Robinhood is taking Washington state to court over efforts to block its prediction market products, setting up a pivotal legal battle in the ongoing fight over how these markets should be regulated in the United States.
At its surface, the dispute is between a platform and a state regulator. But zoom out, and it becomes clear the case is about a larger question: Who controls prediction markets?
Right now, there is no consistent answer, which is why such cases are occurring more frequently.
Why Washington halted event contracts
The conflict stems from Washington state regulators moving to restrict Robinhood from offering event-based contracts to users. Robinhood filed the federal lawsuit on March 30, 2026, naming the state attorney general and the Washington State Gambling Commission as defendants.
From the state’s perspective, these products behave like gambling. Users put money on uncertain outcomes, often tied to sports or real-world events, and receive payouts based on whether those outcomes occur. That fits the historical definition of wagering in Washington, where sports betting is generally limited to tribal lands.
Robinhood sees it differently. The company argues that these are not bets but financial instruments. Specifically, they are structured as event contracts. If treated as derivatives, they would fall under federal oversight via the Commodity Futures Trading Commission (CFTC), not state gaming laws.
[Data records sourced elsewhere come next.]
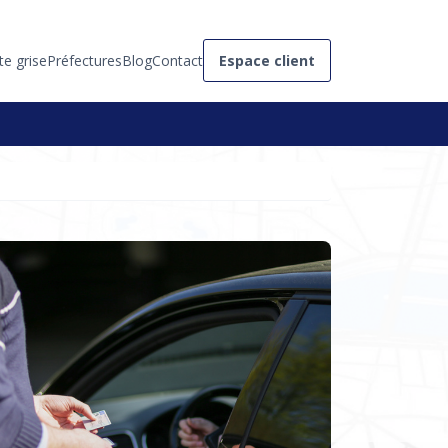
te grise
Préfectures
Blog
Contact
Espace client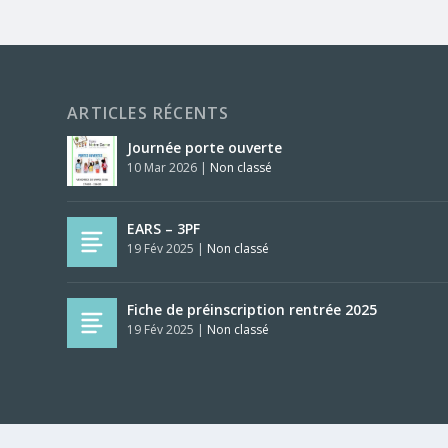
ARTICLES RÉCENTS
Journée porte ouverte
10 Mar 2026
|
Non classé
EARS – 3PF
19 Fév 2025
|
Non classé
Fiche de préinscription rentrée 2025
19 Fév 2025
|
Non classé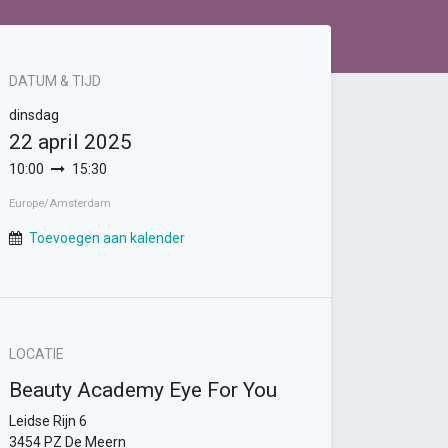
DATUM & TIJD
dinsdag
22 april 2025
10:00
15:30
Europe/Amsterdam
Toevoegen aan kalender
LOCATIE
Beauty Academy Eye For You
Leidse Rijn 6
3454 PZ De Meern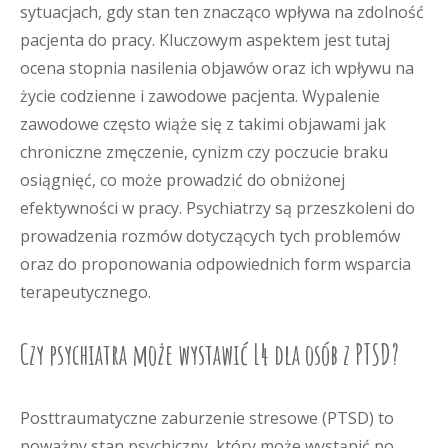
sytuacjach, gdy stan ten znacząco wpływa na zdolność
pacjenta do pracy. Kluczowym aspektem jest tutaj
ocena stopnia nasilenia objawów oraz ich wpływu na
życie codzienne i zawodowe pacjenta. Wypalenie
zawodowe często wiąże się z takimi objawami jak
chroniczne zmęczenie, cynizm czy poczucie braku
osiągnięć, co może prowadzić do obniżonej
efektywności w pracy. Psychiatrzy są przeszkoleni do
prowadzenia rozmów dotyczących tych problemów
oraz do proponowania odpowiednich form wsparcia
terapeutycznego.
Czy psychiatra może wystawić L4 dla osób z PTSD?
Posttraumatyczne zaburzenie stresowe (PTSD) to
poważny stan psychiczny, który może wystąpić po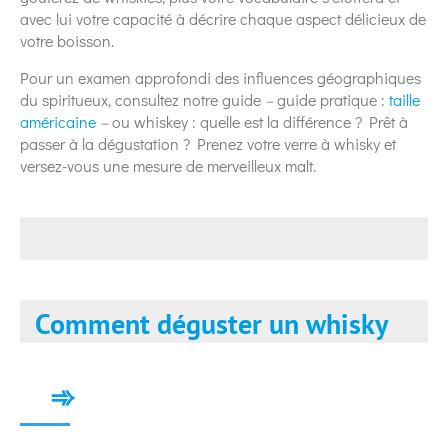
avec lui votre capacité à décrire chaque aspect délicieux de
votre boisson.
Pour un examen approfondi des influences géographiques
du spiritueux, consultez notre guide
–
guide pratique :
taille
américaine
–
ou whiskey : quelle est la différence ? Prêt à
passer à la dégustation ? Prenez votre verre à whisky et
versez-vous une mesure de merveilleux malt.
Comment déguster un whisky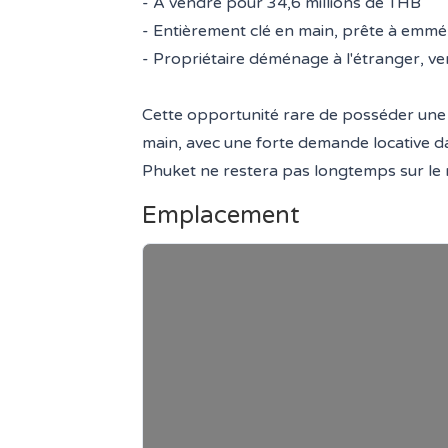
- À vendre pour 34,6 millions de THB
- Entièrement clé en main, prête à emm
- Propriétaire déménage à l'étranger, ve
Cette opportunité rare de posséder une v
main, avec une forte demande locative 
Phuket ne restera pas longtemps sur le
Emplacement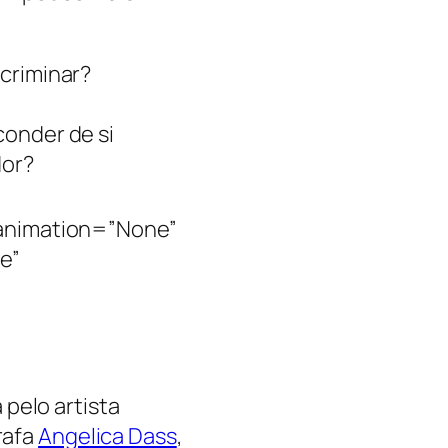
criminar?
conder de si
dor?
animation=”None”
e”
pelo artista
rafa
Angelica Dass
,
Precedent at scale: The “Robinhood effect” on regulation
There have been multiple regulatory disputes involving prediction markets over the past year, but Robinhood’s involvement raises the stakes. As one of the most recognizable retail trading apps in the US, its pushback forces the issue into a larger legal and political spotlight.
The timing is especially critical. Earlier this month, the US Court of Appeals for the Third Circuit issued a landmark ruling in a similar case, becoming the first federal appellate court to hold that the Commodity Exchange Act (CEA) preempts state gambling laws for certain event contracts. Robinhood is seeking a similar outcome in the Pacific Northwest.
Federal oversight vs. state sovereignty
At the center of the case is the “preemption” argument. The CFTC generally approaches prediction markets as derivative products. Under that framework, event contracts are allowed if they meet specific criteria and operate within approved regulatory structures.
States, however, focus on function over structure. If a product involves money placed on uncertain outcomes for a payout, it resembles gambling. Robinhood is effectively asking the courts to prioritize federal classification over state interpretation.
Prediction markets as a growth engine
This lawsuit follows Robinhood’s active expansion beyond traditional stock trading into options, cryptocurrency, and now prediction markets.
Prediction markets align with Robinhood’s core user base: They are accessible, event-driven, and easy to understand. Unlike traditional investments, which can be long-term, prediction markets are often short-term, which keeps users coming back frequently. However, this strategy only works if the company can offer these products at scale without a patchwork of state-by-state bans.
Avoiding a sports betting regulatory model
One of the biggest risks facing the industry is fragmentation. If each state takes its own approach—some allowing the products and others banning them—it creates a system difficult to navigate, similar to the early days of mobile sports betting. A ruling against Robinhood would reinforce this fragmented model, while a victory could push the industry toward a unified federal framework.
Bottom line: Moving the legal goalposts
Robinhood’s lawsuit against Washington is a test case for the future of the industry. Are these financial instruments governed at the federal level, or gambling products regulated state by state?
With the Ninth Circuit set to hear consolidated arguments involving Robinhood and Kalshi later this month, the industry may soon have its answer. Until then, the sector continues to grow in a regulatory “in-between” state—growing quickly, but waiting for the final rules of the road.